Above is the Ringarooma River, the border of the great chief and warrior Manalargena's country. Rohan Wilson wrote a ripping yarn recently with Manalargena as the main character. You can read my review of his book here. Patsy told me that the Ringarooma used to be a big, deep river; in the tradition of Tasmania and New Zealand's great rivers; but that it has been silted up because of industrial work upstream.

We passed Mt William, where the Pallawah men would light fires to communicate with the Tyreelore, the clanswomen who had been stolen by the sealers to live on the islands of Bass Strait.

  .... and several trees that folk used to bury their dead within ...


At Gladstone we stopped to eat a muttonbird pie. This was the height of my Tasmanian experience. Muttonbird pies are full of oily, red meat from the islands, with peas and carrots and a gorgeous crusty pastry to die for. All from a servo in a town out the back of nowhere. When I lived in Tasmania we used to buy the fresh muttonbird carcasses from road side stalls and roast them. One each. We'd carve up a shearwater each on our plates. It was fishy, gamey meat.
Patsy said to me, "They weren't called muttonbirds because they tasted like mutton. Mutton was the name for meat, any meat. Mutton fish was the name for abalone, remember?"

We headed up to Policeman's Point, near Anson's Bay, where there was a historic meeting between George Augustus Robinson and the local tribes. (c1831)

Robinson's job as the 'conciliator' was to bring in the Tasmanian tribes during the Black War, get them out the way of the settlers' and the Van Diemen's Land Company guns, 'pacify' the warrior tribes who were attacking land grabbers and other random whites - and take them to the Promised Land, Flinder's Island, or another island. Any island.

Here is a sobering fact when considering the circumstances of this particular meeting. During the Black War in Tasmania, the ratio of Aboriginal deaths to European deaths was roughly 2:1. On the Australian continent, the ratio of deaths during frontier violence was (a heavily disputed and argued) 20:1. Number crunching is tricky stuff. The argument about numbers when it comes to colonial killings in Australia can be an odious practice. But whatever the way that us contemporary historians explain it, it is obvious that the Pallawah fought hard for about eight years.

Policeman's Point was the place where one of the chiefs (and I think it was Manalargena but I could be wrong) met with Robinson and agreed to help bring in the last of the Pallawah tribes. By then the Pallawah warriors were exhausted with war and they'd seen a huge number of their people struck down by disease, namely the common cold. The Europeans had carried off most of their childbearing women.

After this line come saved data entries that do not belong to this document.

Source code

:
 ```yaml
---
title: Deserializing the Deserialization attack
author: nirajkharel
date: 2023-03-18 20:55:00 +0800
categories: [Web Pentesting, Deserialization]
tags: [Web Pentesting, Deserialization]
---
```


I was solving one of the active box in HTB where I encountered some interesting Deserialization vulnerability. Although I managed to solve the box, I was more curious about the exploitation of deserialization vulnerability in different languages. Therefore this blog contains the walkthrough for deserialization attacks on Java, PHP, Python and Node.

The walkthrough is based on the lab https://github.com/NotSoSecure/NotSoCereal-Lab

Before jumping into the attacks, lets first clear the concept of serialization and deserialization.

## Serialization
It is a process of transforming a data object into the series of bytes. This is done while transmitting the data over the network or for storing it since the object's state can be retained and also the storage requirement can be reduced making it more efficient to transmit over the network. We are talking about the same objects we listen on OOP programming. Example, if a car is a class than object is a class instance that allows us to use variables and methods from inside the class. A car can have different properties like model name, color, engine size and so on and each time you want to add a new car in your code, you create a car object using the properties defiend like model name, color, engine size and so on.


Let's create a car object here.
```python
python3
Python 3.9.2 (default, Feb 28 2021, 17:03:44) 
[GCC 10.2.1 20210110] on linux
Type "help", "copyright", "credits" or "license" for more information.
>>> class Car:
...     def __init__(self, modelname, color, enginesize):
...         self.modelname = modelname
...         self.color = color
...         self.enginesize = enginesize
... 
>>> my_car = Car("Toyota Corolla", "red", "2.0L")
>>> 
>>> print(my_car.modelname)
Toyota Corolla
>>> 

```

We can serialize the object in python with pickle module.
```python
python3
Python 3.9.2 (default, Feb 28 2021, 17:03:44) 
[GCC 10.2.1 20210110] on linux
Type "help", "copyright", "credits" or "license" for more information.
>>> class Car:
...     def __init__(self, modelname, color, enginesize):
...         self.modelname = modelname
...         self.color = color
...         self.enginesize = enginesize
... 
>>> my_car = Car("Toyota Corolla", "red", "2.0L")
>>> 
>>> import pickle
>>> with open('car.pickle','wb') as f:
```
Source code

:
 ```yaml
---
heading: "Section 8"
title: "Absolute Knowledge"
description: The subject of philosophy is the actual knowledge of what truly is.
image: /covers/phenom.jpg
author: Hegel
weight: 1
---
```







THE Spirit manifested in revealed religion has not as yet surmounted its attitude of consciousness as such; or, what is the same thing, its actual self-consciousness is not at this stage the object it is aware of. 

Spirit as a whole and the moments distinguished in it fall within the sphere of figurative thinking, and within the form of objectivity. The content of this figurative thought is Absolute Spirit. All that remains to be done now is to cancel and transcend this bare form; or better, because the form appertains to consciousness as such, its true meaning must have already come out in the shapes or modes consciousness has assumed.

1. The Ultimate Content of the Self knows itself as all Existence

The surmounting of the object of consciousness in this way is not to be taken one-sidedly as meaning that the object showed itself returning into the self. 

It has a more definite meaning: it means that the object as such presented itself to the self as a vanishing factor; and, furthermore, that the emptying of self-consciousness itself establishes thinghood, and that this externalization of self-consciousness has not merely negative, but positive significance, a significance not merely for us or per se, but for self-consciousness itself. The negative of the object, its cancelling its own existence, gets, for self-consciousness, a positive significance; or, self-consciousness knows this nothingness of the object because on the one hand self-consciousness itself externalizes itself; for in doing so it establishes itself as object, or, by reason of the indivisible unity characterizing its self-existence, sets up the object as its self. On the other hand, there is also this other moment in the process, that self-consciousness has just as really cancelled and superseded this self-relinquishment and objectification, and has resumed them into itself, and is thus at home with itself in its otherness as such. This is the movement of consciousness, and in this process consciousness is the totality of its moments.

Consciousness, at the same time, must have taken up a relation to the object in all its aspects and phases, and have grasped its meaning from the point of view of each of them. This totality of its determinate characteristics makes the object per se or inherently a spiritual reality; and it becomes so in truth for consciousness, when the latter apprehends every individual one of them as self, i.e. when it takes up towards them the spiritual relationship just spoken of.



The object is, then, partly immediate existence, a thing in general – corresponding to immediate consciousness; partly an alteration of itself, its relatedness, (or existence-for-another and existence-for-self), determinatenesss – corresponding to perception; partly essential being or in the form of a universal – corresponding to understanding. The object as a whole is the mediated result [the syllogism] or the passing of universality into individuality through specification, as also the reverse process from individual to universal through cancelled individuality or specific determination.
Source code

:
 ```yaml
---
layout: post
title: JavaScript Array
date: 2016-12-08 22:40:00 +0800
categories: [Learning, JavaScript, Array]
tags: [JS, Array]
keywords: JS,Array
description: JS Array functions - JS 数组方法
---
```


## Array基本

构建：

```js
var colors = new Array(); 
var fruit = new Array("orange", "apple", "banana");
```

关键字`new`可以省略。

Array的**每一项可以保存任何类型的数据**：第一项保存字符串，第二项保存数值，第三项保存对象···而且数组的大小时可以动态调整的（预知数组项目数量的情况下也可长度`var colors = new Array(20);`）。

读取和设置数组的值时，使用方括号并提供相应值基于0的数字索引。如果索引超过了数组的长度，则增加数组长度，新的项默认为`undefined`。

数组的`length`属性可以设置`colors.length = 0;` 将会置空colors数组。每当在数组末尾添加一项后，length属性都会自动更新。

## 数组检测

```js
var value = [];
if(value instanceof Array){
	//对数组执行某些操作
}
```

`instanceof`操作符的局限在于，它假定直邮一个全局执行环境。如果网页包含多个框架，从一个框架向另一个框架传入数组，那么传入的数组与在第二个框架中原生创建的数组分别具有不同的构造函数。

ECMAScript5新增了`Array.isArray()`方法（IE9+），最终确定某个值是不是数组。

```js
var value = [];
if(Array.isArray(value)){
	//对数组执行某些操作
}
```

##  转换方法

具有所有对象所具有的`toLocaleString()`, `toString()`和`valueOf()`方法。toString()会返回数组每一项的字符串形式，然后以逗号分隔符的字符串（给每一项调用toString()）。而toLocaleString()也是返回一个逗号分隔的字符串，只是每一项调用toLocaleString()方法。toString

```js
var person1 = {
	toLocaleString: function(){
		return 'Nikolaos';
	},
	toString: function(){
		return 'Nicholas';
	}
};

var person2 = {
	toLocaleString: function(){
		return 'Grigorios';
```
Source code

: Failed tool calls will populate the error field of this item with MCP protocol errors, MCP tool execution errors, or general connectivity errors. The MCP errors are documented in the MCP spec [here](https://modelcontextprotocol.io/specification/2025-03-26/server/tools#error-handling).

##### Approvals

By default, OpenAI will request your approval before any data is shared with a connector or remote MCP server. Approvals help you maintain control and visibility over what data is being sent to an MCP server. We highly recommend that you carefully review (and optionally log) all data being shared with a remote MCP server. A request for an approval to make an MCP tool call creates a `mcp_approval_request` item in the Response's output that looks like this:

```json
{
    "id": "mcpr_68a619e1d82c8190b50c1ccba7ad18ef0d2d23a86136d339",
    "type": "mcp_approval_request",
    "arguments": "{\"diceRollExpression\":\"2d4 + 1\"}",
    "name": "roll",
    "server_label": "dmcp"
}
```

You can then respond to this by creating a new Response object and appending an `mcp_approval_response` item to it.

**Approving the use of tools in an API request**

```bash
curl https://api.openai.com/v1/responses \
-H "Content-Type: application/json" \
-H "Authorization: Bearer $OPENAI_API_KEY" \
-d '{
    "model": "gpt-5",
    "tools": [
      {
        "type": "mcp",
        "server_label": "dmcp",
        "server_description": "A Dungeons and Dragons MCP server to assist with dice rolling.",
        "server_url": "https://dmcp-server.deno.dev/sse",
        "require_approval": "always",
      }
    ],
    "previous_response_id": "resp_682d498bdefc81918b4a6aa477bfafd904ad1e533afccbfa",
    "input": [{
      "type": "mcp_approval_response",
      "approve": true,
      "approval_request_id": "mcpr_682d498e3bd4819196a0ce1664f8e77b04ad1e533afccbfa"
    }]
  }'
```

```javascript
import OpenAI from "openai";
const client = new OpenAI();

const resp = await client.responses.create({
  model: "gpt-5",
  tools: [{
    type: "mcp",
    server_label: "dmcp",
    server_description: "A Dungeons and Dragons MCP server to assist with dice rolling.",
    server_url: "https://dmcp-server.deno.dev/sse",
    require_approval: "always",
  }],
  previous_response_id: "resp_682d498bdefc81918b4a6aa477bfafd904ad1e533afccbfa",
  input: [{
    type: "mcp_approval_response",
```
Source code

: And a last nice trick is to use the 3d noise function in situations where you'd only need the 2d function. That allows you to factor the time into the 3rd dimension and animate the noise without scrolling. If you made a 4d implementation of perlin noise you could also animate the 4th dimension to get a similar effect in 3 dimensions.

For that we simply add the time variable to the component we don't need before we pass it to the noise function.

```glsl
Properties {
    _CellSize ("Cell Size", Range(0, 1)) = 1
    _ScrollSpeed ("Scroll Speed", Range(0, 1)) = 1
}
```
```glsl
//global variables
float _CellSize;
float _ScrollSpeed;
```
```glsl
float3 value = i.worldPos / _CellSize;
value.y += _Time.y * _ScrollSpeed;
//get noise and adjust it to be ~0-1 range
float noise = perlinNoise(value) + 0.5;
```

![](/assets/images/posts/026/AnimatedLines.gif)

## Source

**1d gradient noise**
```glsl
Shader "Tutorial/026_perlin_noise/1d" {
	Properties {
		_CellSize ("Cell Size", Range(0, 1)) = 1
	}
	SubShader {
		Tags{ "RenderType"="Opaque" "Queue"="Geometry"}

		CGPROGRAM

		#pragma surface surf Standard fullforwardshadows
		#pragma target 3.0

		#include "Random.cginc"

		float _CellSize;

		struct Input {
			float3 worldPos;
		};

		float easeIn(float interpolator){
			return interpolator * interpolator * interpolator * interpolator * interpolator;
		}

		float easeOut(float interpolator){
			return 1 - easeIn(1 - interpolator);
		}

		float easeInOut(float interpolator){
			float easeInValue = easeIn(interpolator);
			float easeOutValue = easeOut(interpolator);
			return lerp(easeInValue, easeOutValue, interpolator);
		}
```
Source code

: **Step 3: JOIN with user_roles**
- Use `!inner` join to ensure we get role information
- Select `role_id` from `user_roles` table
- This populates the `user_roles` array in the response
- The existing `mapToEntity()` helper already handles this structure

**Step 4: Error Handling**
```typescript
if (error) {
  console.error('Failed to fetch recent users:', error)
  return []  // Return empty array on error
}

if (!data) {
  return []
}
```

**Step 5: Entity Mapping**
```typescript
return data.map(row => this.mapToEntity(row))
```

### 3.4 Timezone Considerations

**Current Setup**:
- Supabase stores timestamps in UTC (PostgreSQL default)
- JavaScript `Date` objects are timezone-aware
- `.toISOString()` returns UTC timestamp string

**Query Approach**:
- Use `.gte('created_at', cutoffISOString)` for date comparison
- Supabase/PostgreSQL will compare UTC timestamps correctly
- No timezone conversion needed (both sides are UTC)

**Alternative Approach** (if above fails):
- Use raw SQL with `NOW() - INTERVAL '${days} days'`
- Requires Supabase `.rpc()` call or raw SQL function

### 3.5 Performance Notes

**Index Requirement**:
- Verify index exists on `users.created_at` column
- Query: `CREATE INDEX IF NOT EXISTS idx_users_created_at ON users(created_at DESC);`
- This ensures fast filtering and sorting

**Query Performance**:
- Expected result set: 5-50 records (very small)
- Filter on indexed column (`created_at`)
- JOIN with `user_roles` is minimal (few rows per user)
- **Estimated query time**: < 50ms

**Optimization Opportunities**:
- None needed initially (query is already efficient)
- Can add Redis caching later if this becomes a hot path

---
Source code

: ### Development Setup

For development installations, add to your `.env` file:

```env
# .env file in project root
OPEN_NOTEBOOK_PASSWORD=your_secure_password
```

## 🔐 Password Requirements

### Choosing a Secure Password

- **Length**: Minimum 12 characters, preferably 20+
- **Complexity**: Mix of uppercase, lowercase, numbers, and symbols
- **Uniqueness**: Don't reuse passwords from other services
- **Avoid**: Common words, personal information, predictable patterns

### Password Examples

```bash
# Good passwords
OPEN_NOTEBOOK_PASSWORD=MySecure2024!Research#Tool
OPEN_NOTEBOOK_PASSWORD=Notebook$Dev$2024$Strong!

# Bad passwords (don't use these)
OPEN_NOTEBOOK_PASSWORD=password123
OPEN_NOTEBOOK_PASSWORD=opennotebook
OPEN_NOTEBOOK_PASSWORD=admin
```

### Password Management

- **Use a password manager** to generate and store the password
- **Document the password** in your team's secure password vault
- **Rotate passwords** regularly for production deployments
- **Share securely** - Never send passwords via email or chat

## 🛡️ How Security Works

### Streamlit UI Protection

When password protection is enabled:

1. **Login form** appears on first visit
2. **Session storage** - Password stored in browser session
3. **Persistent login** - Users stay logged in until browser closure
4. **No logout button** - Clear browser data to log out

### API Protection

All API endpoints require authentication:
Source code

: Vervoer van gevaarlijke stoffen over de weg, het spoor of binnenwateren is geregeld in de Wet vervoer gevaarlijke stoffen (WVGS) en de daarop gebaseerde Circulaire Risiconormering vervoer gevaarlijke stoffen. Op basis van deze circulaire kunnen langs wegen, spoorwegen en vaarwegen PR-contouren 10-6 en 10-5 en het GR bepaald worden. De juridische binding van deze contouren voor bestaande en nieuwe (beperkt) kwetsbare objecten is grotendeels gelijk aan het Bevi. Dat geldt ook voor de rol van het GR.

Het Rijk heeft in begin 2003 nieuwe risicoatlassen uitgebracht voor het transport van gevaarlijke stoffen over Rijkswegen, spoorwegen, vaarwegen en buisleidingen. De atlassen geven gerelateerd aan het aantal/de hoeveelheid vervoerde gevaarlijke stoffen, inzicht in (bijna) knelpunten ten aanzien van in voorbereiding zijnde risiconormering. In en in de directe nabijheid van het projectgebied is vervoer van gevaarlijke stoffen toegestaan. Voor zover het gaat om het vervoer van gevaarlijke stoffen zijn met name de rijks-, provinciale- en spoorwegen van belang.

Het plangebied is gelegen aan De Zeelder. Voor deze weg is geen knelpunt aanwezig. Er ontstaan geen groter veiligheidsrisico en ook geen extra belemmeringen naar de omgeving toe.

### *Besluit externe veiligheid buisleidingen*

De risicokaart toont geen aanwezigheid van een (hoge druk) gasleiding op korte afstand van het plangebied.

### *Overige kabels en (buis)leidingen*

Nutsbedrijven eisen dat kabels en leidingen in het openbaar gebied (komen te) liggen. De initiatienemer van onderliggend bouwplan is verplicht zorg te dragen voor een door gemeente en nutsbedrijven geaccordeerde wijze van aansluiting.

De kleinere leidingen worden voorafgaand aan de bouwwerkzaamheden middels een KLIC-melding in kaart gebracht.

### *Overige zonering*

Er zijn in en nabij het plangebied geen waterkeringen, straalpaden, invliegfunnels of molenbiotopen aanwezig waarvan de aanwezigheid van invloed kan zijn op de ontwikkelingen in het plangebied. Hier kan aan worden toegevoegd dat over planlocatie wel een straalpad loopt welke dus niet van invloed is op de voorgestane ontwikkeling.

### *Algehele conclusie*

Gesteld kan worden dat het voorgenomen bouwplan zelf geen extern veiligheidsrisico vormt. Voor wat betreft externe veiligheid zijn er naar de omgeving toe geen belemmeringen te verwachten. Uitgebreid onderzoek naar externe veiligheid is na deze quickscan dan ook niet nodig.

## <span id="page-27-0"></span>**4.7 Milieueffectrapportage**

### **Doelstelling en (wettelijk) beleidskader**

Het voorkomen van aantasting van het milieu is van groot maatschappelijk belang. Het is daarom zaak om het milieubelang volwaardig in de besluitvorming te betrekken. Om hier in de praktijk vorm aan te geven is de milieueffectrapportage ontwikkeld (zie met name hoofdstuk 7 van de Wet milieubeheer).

Truganina would have been at Policeman's Point that day. Walyer the warrior woman was probably up at Cape Grim causing havoc with her muskets and spears and siblings. I think Peevay and Wooreddy were there, at the meeting.

It was poignant, standing on the point where the inlet rushed out to the sea and hearing Patsy tell the story of that meeting at Policeman's Point. Sea lettuce crawled all over the black basalt. Patsy went looking for penguin shells to string up into necklaces and I fell in love with bull kelp all over again. It was a singular experience to walk where such a history unfolded.